Beyoğlu, Bizans döneminde yerleşim alanı değildi. Yöreye karşı yaka, öte yaka anlamında Pera ya da Peran bağları deniliyordu... Beyoğlu denilmesine ait çeşitli söylentiler vardır. İlki Fatih Sultan Mehmet'in Trabzon Rum İmparatorluğu'na son vermesinden sonra (1460) Kral ailesinden Prens Aleksisos Kommenos buraya yerleştirilmesinden dolayı bu ismin verildiğidir. İkincisi Kanuni Sultan Süleyman döneminde burada oturan Venedik elçisinden dolayı bu ismin verildiğidir.

Bizans İmparatoru Justinianos Çengelköy'e karısı Sophia için bir saray yaptırmıştır ve semte Sophianea adı verilmiştir. Osmanlı döneminde bu semtte gemi çapaları imal edildiğinden adı Çengel Köyü olarak benimsenmiştir. Zamanla Çengelköy şeklini almıştır. Bir başka söylentiye göre de; Osmanlı döneminde leventlikten yetişen Çengeloğlu Tahir paşa (Sonradan Kaptan-ı Deryalığa kadar yükselmiştir) bu semtte oturmuş ve yörede mescit, çeşme yaptırmış ve birçok hayır işlerine önayak olmuş semtin sevilen kişilerinden biri olmuştur, semte bu sebepten onun ismi verilmiştir.

Reşat Ekrem Koçu'ya göre İskender efendi namlı bir kişi burada yaptırdığı bahçeye doğduğu kasabanın ismini vermiş (Forina Arnavutluk'ta küçük bir kasabadır) isim zamanla Florya'ya dönüşmüş ve semtin ismi olarak benimsenmiştir.

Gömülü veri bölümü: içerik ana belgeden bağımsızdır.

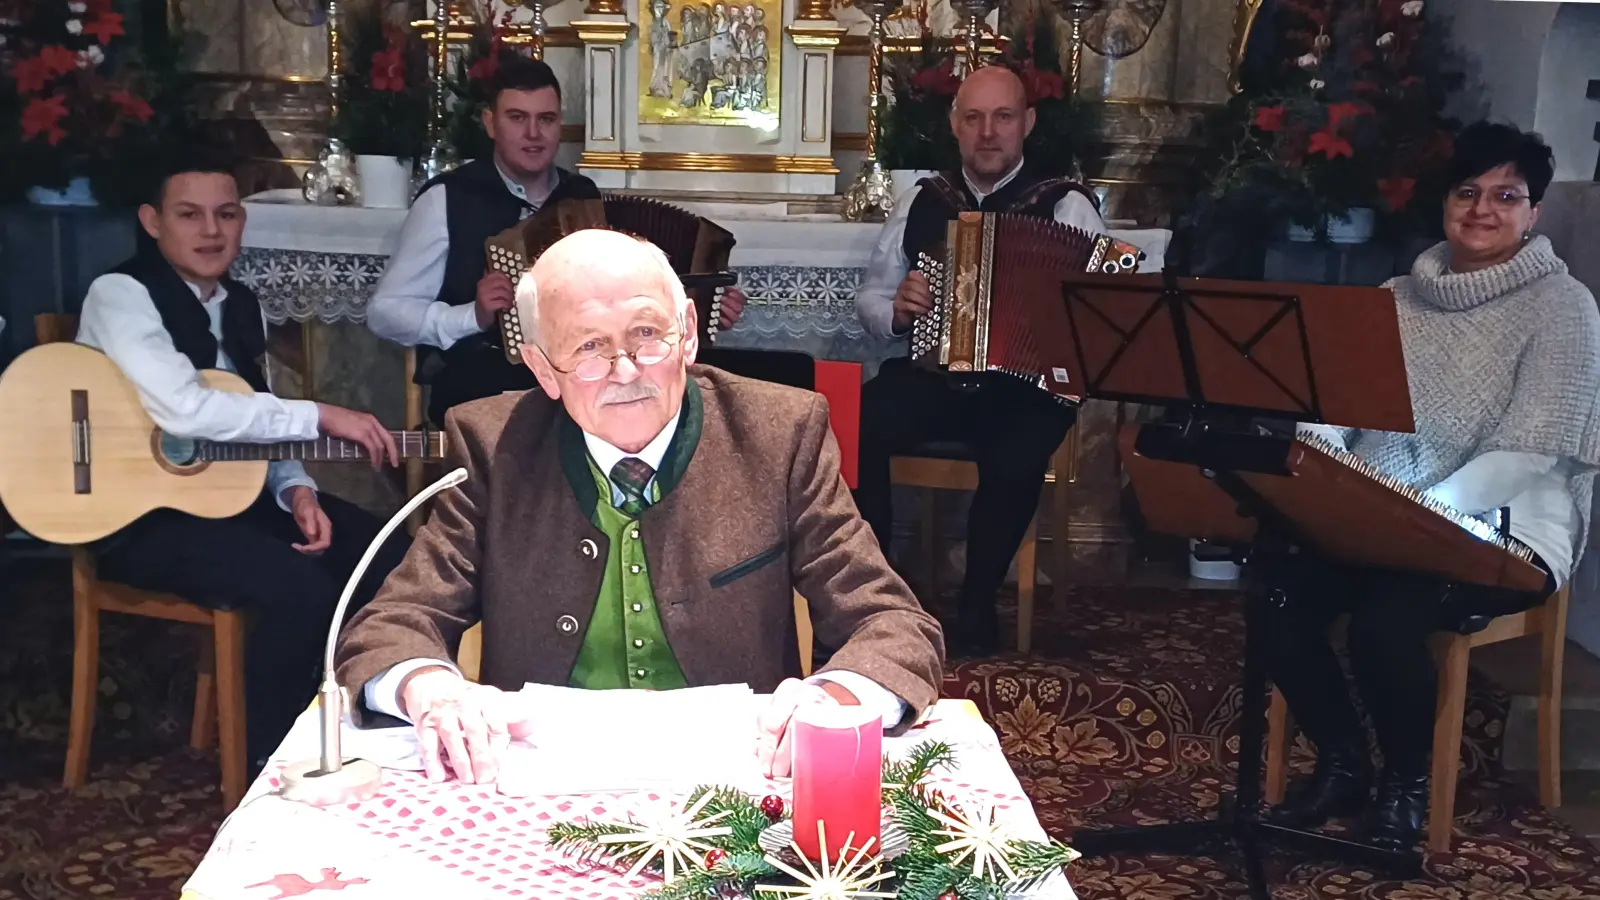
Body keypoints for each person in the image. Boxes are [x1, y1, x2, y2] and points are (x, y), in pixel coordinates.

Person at [335, 229, 945, 785]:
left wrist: (835, 695)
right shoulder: (492, 446)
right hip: (534, 784)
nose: (626, 371)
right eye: (590, 348)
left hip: (739, 784)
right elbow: (391, 624)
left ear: (689, 331)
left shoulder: (780, 433)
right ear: (544, 370)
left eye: (647, 334)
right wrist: (431, 689)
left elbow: (892, 624)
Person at [1267, 122, 1600, 852]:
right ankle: (1345, 762)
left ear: (1534, 211)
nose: (1483, 208)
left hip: (1505, 532)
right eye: (1467, 192)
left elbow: (1530, 452)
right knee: (1277, 597)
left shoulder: (1564, 307)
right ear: (1445, 203)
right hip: (1378, 519)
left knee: (1387, 623)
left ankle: (1405, 787)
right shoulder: (1394, 294)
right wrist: (1325, 472)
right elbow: (1334, 412)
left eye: (1506, 195)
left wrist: (1412, 518)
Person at [74, 153, 413, 775]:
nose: (211, 230)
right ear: (152, 221)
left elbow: (251, 415)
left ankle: (374, 727)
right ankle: (272, 759)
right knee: (300, 590)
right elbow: (186, 411)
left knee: (389, 553)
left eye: (226, 214)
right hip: (139, 515)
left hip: (227, 500)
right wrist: (320, 414)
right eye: (190, 214)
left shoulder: (241, 305)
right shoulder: (120, 296)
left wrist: (296, 491)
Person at [852, 65, 1106, 655]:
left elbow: (1103, 312)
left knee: (1016, 448)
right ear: (954, 125)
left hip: (1025, 389)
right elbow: (870, 297)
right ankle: (875, 592)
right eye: (974, 118)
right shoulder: (923, 201)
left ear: (1027, 124)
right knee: (852, 420)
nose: (987, 132)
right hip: (936, 378)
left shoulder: (1064, 206)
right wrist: (898, 308)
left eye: (1003, 117)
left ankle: (977, 605)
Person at [367, 56, 745, 426]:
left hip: (580, 385)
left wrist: (703, 304)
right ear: (490, 123)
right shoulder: (446, 200)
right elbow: (385, 312)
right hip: (480, 387)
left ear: (559, 124)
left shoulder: (582, 196)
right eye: (517, 118)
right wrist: (471, 316)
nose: (533, 134)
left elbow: (621, 297)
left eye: (545, 119)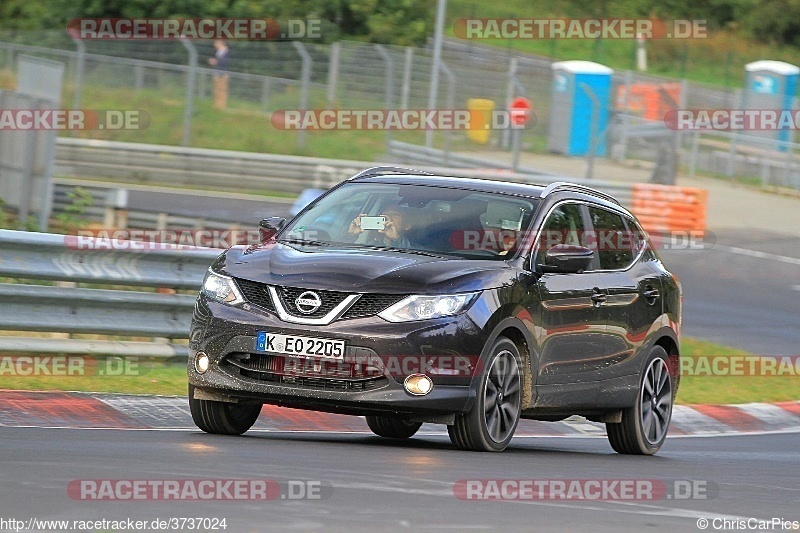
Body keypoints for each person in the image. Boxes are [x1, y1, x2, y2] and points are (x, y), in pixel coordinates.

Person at [208, 39, 230, 109]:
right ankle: (217, 105)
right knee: (216, 89)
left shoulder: (226, 51)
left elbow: (226, 62)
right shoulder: (218, 52)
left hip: (223, 73)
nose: (214, 44)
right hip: (217, 72)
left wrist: (216, 62)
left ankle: (222, 105)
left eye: (216, 42)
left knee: (222, 89)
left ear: (221, 43)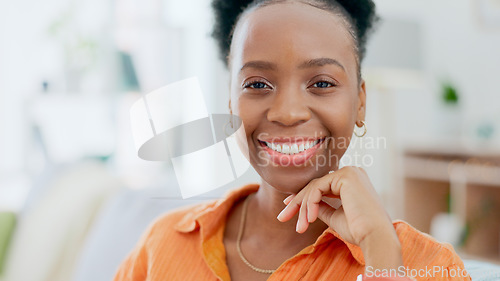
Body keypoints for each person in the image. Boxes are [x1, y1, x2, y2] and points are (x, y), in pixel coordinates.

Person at [113, 0, 471, 280]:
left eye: (321, 83)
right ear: (230, 103)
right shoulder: (164, 243)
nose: (287, 113)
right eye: (257, 84)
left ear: (360, 102)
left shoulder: (429, 265)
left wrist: (381, 250)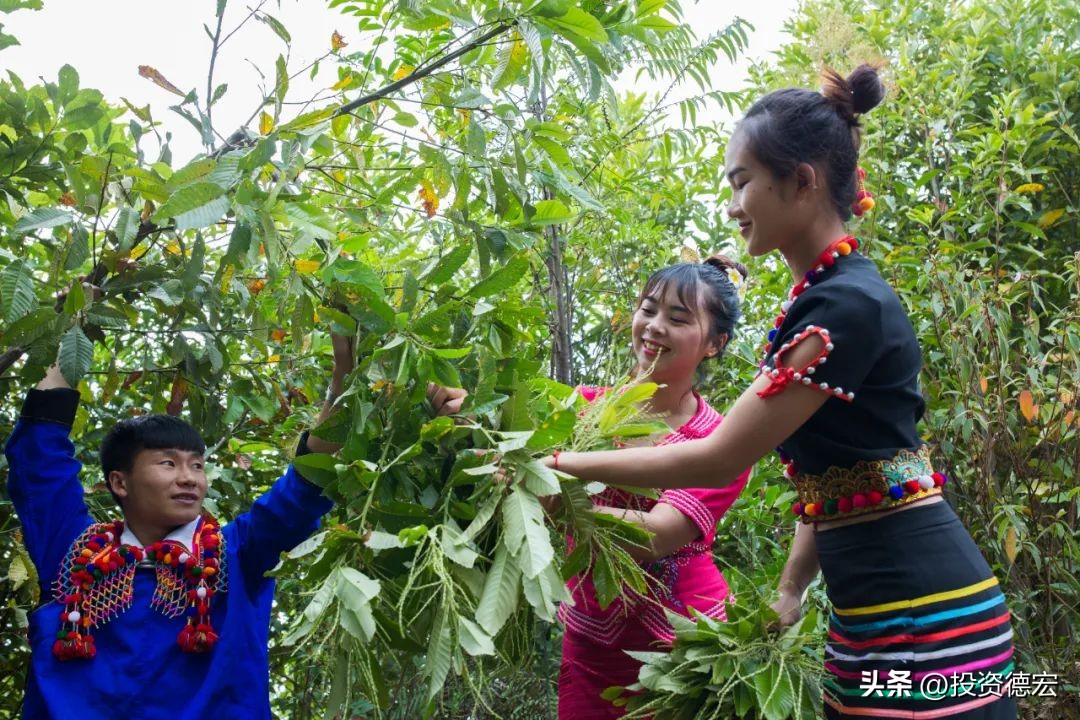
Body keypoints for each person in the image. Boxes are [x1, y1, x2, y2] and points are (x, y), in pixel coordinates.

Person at [541, 66, 1017, 719]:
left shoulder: (844, 306)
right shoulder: (824, 300)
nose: (732, 206)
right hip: (873, 601)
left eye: (742, 182)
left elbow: (718, 458)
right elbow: (842, 473)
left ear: (802, 181)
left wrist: (561, 466)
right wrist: (792, 587)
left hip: (919, 610)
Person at [4, 332, 460, 719]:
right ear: (119, 482)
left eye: (197, 465)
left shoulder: (235, 555)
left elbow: (306, 483)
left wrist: (346, 372)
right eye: (168, 463)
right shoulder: (75, 553)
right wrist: (75, 334)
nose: (189, 478)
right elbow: (39, 463)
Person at [550, 256, 752, 718]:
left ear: (715, 344)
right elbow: (511, 439)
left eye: (678, 318)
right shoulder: (581, 409)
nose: (655, 326)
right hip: (589, 639)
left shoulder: (719, 443)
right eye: (648, 309)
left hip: (681, 650)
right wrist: (463, 413)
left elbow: (656, 535)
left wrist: (558, 502)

Kadıköy'ün tarihi Bakır çağına kadar uzanmaktadır. Semti Megara’lı göçmenler Khalkedon adıyla kurmuştur (İÖ 8yy). Orhan Gazi Khalkedon un bir kısmını Osmanlı topraklarına kattı. Fatih Sultan Mehmet in kenti fethinde sonra bu yörenin bakımsız bir köy görünümünün düzelmesi için İstanbul Kadısı Hızır Bey'in buraya yerleşmesini istemiştir. Semt önceleri Kadıköy’ü sonraları Kadıköy olarak anılmıştır.

Kazlıçeşme'de bulunan bir çeşme semte ismini vermiştir. Bu çeşmenin üzerinde alçak kabartma olarak kaz figürleri vardır. Bir söylentiye göre, İstanbul un fethi sırasında baş gösteren su sıkıntısında uçuşan kazlar takip edilmiş ve buradaki su kaynağı bulunmuştur. Sonraları bu su kaynağı üzerine bir çeşme inşa edilmiştir. Günümüze kadar birçok yenilemeler gören çeşme halen semtte bulunmaktadır.

Osmanlı Padişahı III Selim döneminde, Nizam-ı Cedid askerleri için kurulan Levend kışlası semte adını vermiştir.

Maçka adının Farsça Masgah (Nişangah) tan geldiği söylenmektedir. Zamanla Maçka'ya dönüşmüştür. Bir diğer söylentiye göre de Fatih Sultan Mehmet in 1461 yılında Trabzon'u fethinden sonra Trabzon’dan buraya gönderilen Maçkalılardan dolayısemte Maçka adının verildiğidir.

Bunlar yalnızca birkaçı. Belli olan şu ki, mantıklı ve çağrışımlı isimler düşünülmüş. Bu semtlerin isimlerini siz düzenliyor olsaydınız ne yapardınız?